§ Alıştırma yönergesi
Lütfen verilen metinde "İyi-kötü, güzel-çirkin, yararlı-zararlı…" ifadesiyle "iş mi yapıyoruz?" ifadesi arasındaki bölümü, bu iki ifade de dahil olmak üzere, hiçbir değişiklik yapmadan yeniden yazın.

§ Verilen metin

^^^^^^^^

Gönç Selen
İnsan hep ‘insanmerkezci’ mi düşünür?
Gelin bugün ülkenin ve dünyanın yorucu gündeminden biraz uzaklaşalım ve kendimizi sorgulamaya çalışarak, insan olarak nasıl düşündüğümüz üzerine düşünelim. İnsan insan olduğu için mecburen mi insanmerkezci düşünür? İnsanmerkezci düşünmenin nedenleri neler olabilir? Bu düşünce nedeniyle, doğadaki yerimizi yanlış anlamaktan, ahlaki değerleri yanlış kurgulamaya varan bir dizi hata yapıyor olabilir miyiz? İnsanmerkezci düşünerek kendimize avantaj sağlıyor gibi görünürken aslında kendimizi yok etmeye doğru gidiyor olabilir miyiz?
ANTROPOSANTRİZM TERCİH Mİ, ZORUNLULUK MU?
İyi-kötü, güzel-çirkin, yararlı-zararlı… Bu ve benzeri nitelikleri tanımlıyor, imgelerini belirliyor, kavramsal olarak içlerini dolduruyor ve anlamlandırıyoruz? Bunları nereden hareketle yapıyoruz? Elbette hepsine insani bir zaviyeden bakıyor ve oradan yola çıkarak yapıyoruz. Peki bu yaptığımız doğru ve adil mi? Tüm bunları, hatta ahlakı bile, insani bakış açısıyla tanımlamak doğru ve ahlaki mi? Yoksa doğru ve gerçek karşısında hatalı bir iş mi yapıyoruz?

^^^^^^^^

§ Sağlanan bilgiler
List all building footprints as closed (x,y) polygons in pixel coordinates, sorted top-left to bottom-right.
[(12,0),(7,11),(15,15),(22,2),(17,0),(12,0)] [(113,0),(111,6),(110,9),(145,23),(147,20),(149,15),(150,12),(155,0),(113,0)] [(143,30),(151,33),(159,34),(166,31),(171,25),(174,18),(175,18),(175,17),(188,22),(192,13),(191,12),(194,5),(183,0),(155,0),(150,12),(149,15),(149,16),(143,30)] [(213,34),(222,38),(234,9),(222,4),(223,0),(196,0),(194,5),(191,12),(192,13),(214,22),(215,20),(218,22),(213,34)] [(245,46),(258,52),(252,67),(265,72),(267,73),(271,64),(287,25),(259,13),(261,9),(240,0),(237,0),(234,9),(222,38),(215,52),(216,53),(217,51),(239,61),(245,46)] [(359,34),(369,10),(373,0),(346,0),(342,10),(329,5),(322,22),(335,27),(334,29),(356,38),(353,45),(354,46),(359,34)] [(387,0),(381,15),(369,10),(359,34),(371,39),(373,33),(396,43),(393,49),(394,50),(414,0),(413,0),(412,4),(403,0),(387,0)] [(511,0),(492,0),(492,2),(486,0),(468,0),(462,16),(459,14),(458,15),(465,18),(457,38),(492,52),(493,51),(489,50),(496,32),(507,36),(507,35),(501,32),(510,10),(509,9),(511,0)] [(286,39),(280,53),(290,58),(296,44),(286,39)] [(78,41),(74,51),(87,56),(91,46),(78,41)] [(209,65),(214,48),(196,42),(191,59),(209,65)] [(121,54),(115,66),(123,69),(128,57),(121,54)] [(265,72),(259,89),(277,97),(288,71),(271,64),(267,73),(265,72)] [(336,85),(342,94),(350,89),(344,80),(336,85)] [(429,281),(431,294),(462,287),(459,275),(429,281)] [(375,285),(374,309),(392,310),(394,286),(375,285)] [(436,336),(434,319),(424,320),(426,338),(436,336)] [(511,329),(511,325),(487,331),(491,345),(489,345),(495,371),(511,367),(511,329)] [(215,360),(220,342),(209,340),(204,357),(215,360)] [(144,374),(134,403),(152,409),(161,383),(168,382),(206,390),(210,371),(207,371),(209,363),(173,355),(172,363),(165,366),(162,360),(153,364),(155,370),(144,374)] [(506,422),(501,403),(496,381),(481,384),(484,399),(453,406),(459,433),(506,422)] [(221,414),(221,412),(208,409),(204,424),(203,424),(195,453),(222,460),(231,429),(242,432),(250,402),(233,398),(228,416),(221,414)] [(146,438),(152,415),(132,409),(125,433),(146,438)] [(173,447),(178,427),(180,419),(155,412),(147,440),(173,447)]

^^^^^^^^

§ Yanıt
İyi-kötü, güzel-çirkin, yararlı-zararlı… Bu ve benzeri nitelikleri tanımlıyor, imgelerini belirliyor, kavramsal olarak içlerini dolduruyor ve anlamlandırıyoruz? Bunları nereden hareketle yapıyoruz? Elbette hepsine insani bir zaviyeden bakıyor ve oradan yola çıkarak yapıyoruz. Peki bu yaptığımız doğru ve adil mi? Tüm bunları, hatta ahlakı bile, insani bakış açısıyla tanımlamak doğru ve ahlaki mi? Yoksa doğru ve gerçek karşısında hatalı bir iş mi yapıyoruz?